What you should do »
Give the count of lines in the entries below that contain the string "Gift", and only that count.
(Beginning of Records for the task)
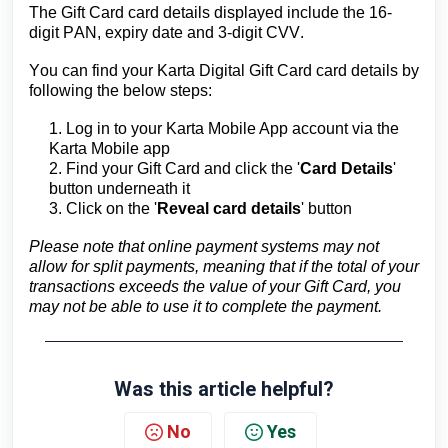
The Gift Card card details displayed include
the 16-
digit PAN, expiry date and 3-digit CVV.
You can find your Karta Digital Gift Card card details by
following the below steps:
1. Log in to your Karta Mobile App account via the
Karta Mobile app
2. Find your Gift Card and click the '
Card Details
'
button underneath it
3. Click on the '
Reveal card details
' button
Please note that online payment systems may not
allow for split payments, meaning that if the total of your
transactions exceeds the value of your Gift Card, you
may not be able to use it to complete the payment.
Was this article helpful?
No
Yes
(End of Records for the task)
(Beginning of Records for the task)
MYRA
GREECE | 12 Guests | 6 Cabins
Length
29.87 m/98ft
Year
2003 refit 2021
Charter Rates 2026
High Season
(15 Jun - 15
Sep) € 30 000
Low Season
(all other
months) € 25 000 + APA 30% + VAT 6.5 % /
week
(End of Records for the task)
(Beginning of Records for the task)
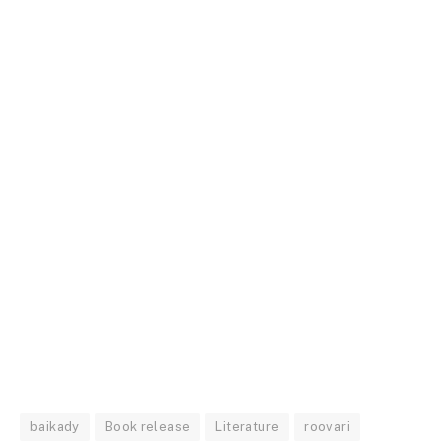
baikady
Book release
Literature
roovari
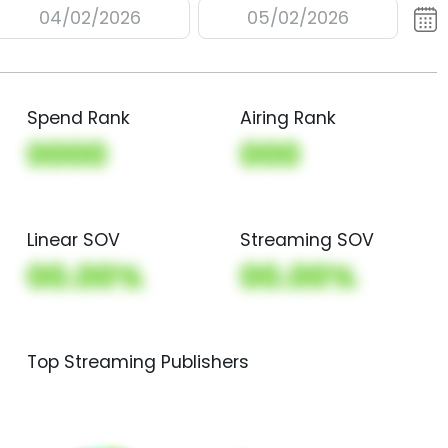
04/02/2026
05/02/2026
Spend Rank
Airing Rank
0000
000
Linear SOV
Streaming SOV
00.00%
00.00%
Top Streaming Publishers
(End of Records for the task)
Response to the task »
4